Sedang Trending 1 jam yang lalu
Tampak bangunan indekos TKP dua PRT yang melompat dari lantai 4 di kawasan Benhil, Tanah Abang, Jakarta Pusat pada Jumat (24/4/2026). Foto: Ryan Iqbal/kumparan

Majikan pria dari pekerja rumah tangga (PRT) yang loncat dari lantai 4 rumah indekos di kawasan Bendungan Hilir, Jakarta Pusat, telah ditetapkan tersangka. Polisi menyebut, para tersangka mengetahui telah mempekerjakan anak di bawah umur.

Diketahui ada 2 PRT yang loncat, yakni D (15 tahun) dan R (30 tahun). D tewas dalam insiden itu, sementara R mengalami luka.

“Dari tiga tersangka itu mengetahui bahwa yang bersangkutan itu adalah anak sehingga dipekerjakan,” kata Kabid Humas Polda Metro Jaya, Kombes Pol Budi Hermanto, dalam jumpa pers di Polda Metro Jaya, Jumat (8/5).

Hal itulah yang menjadi alasan polisi menjerat para tersangka menggunakan Undang-Undang Perlindungan Anak. Ketiga tersangka tersebut kini ditahan di Polres Metro Jakarta Pusat.

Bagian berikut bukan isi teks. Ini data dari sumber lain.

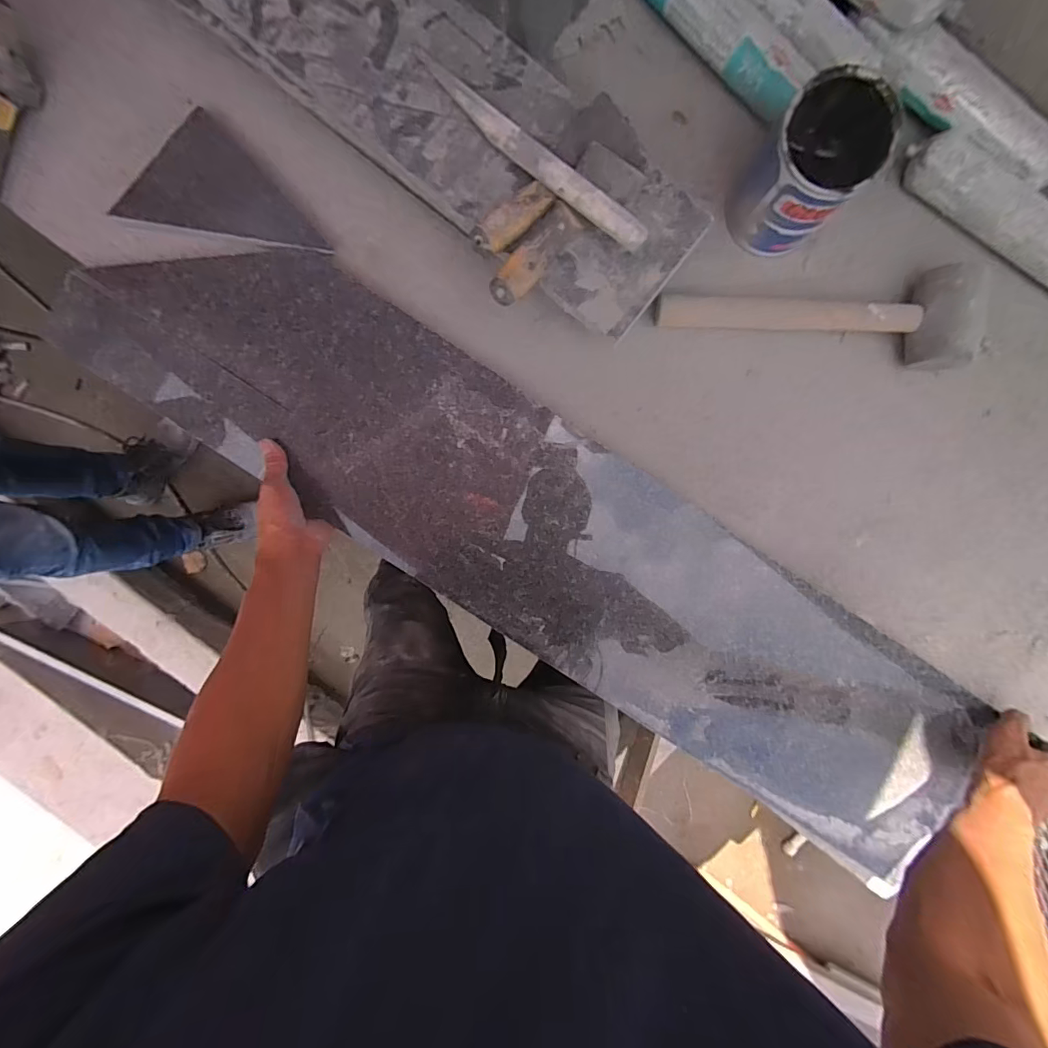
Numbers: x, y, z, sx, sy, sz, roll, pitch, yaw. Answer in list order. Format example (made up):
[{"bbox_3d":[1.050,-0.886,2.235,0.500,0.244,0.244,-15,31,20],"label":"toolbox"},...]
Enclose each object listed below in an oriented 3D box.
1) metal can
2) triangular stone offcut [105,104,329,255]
[{"bbox_3d":[0.269,-0.342,0.454,0.094,0.126,0.103,-1,98,-4],"label":"metal can"},{"bbox_3d":[-0.336,-0.387,0.525,0.227,0.011,0.123,7,97,-6],"label":"triangular stone offcut"}]

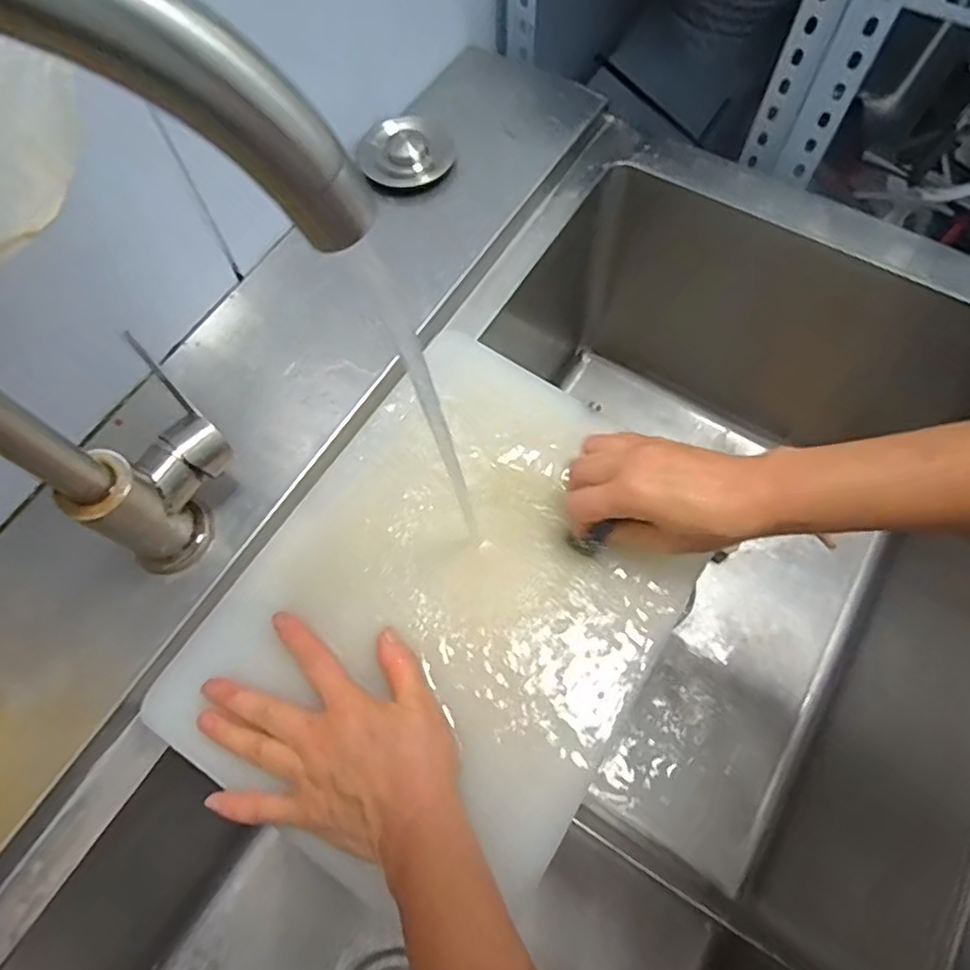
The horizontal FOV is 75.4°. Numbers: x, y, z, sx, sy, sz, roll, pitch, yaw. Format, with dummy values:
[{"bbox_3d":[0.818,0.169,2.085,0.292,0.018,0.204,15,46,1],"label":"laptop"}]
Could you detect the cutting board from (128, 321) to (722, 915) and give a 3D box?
[{"bbox_3d":[-0.017,0.073,0.432,0.266,0.019,0.346,30,71,13],"label":"cutting board"}]

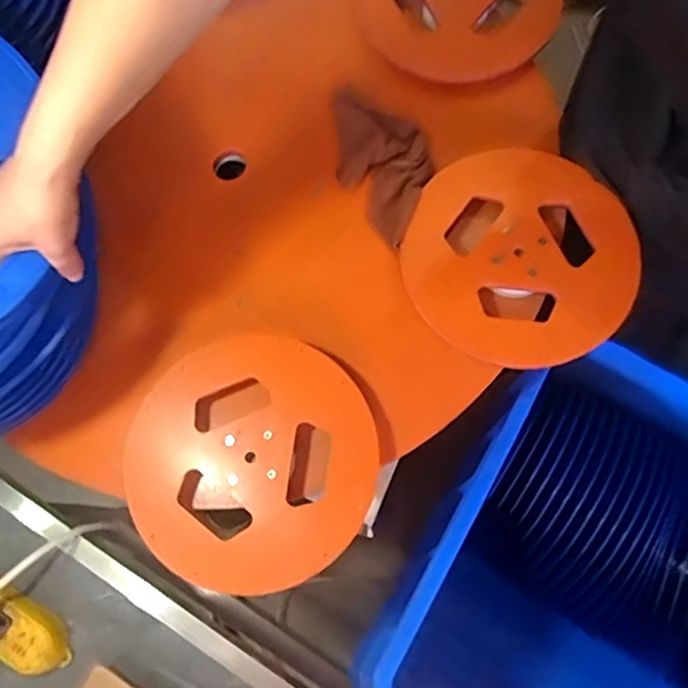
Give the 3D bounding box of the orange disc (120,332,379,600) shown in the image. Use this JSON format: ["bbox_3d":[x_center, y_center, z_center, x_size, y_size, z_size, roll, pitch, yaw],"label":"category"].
[{"bbox_3d":[-0.102,0.126,0.675,0.262,0.033,0.272,-1,73,2],"label":"orange disc"}]

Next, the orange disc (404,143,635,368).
[{"bbox_3d":[0.204,-0.106,0.722,0.250,0.016,0.265,-2,79,8],"label":"orange disc"}]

“Tersangka T alias U, dan WA alias Y ditahan pada tanggal 29 April 2026, sedangkan tersangka AV ditahan pada 5 Mei 2026,” ungkap Budi.

Dalami Dugaan Kekerasan

Kabid Humas Polda Metro Jaya, Kombes Pol Budi Hermanto saat memberikan keterangan pers mengenai update sejumlah isu di Polda Metro Jaya pada Jumat (8/5/2026). Foto: Ryan Iqbal/kumparan

Sejauh ini, polisi belum menemukan adanya tindakan kekerasan yang dilakukan majikan terhadap para korban. Namun, hal ini masih terus didalami polisi.

“Tadi kami sampaikan dalam pemeriksaan ini belum ditemukan adanya tindakan kekerasan baik fisik maupun verbal. Ini sepihak dari orang beberapa saksi yang sudah kita minta keterangan,” ujar Budi.

Meski demikian, polisi masih akan mendalami keterangan dari R selaku korban. Namun pemeriksaan secara mendalam terhadap R masih belum dapat dilakukan sebab dirinya masih dalam perawatan.

“Korban saat ini yang satu yang masih dalam proses pemulihan, ini kan juga belum bisa didapat keterangan yang benar-benar dalam proses pemeriksaan yang mendalam karena kita masih fokus terhadap pemulihan korban,” tutur Budi.

Dalam kasus ini, tiga majikan berinisial AV, T, dan WA telah ditetapkan sebagai tersangka. AV berperan mempekerjakan korban semenjak November 2025 sampai dengan 22 April 2026. Sementara tersangka T dan WA berperan dalam proses perekrutan korban untuk dijadikan PRT.

Polisi juga telah mengamankan barang bukti berupa dokumen korban, perangkat elektronik, rekaman DVR CCTV, hingga hasil visum dan autopsi. Pihak kepolisian pun berkoordinasi dengan P3A dan LPSK untuk pendampingan saksi korban.